Уже выйдя из-за стола, я понял, что ел в гостиничном кафе, своего рода столовой для постояльцев. В настоящий ресторан, предназначенный для более солидной публики, вели стеклянные двери из холла. Здесь стояла очередь из торговцев на черном рынке и их жен. Внутри лихо играл оркестр, как на выпускных вечерах в Йельском университете, и грохот его причудливых синкоп гулом отдавался в стеклянных дверях.
Я прошел к лифту. Мне необходимо было поспать. И я надеялся, что засну. Дежурная на этаже, с блондинистым ульем на голове, тепло улыбнулась мне, подавая ключ. Я все понял. Ведь я уже много раз проходил мимо ее стола, воочию подтверждая, что являюсь постояльцем. А все ее функции сводились к тому, чтобы выдавать и получать ключи. Настоящий ад. Воздадим же должное Сартру.
Я запер дверь, разделся, умылся, вытер руки полотенцем. Умывальник был с трещиной, мыло — с песчинками, полотенце маленькое и шершавое. Как и туалетная бумага. А это один из десяти лучших отелей в Москве. И вдруг я рассвирепел, сам не знаю на что. Как могут эти люди считать себя нашим величайшим врагом? Да у них нет даже самого необходимого, чтобы являться исчадием зла.

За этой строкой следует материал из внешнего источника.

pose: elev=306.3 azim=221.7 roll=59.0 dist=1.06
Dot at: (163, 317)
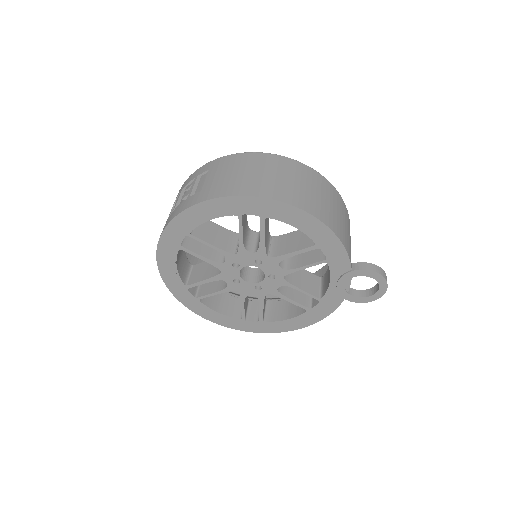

Я залез в постель. Сон не приходил. Все указывало на то, что Небожители зашевелились. Я решил снова встать и прочитать «Альфу». Надеюсь, вы поймете, как я провел год в комнате, которую снимал в квартире Лоуэнталов, если скажу, что первые страницы рукописи я знал наизусть. Впрочем, большинство материалов я знал наизусть. Читал и перечитывал их в те вечера, когда не мог работать над «Омегой». Да, даже когда на этих страницах появилась Киттредж. Работать над «Альфой» было много легче. Ведь мой роман с Киттредж еще не начинался в ту пору, которую я описываю в «Альфе». Одно дело любить женщину в воспоминаниях, и совсем другое — спать с ней в воспоминаниях. К тому же, просматривая пленку, я иногда произносил текст вслух. Это не позволяло внедриться некоторым мыслям. Подобно тому, как Соединенные Штаты и Советский Союз многие годы создавали преграды для радиопередач друг друга, я принимался за чтение рукописи «Альфа», чтобы не подпустить к себе живой образ Киттредж. Это не всегда помогало, но когда помогало — я был вне опасности. Призраки былых трупов не возникали, и я мог существовать, не думая о Киттредж. От нее осталась теперь только «Альфа». И вот я начал произносить вслух первые фразы, медленно, спокойно — звуки выскакивали, как солдаты, в невидимой войне того невысказанного, что принималось сражаться, когда я спал.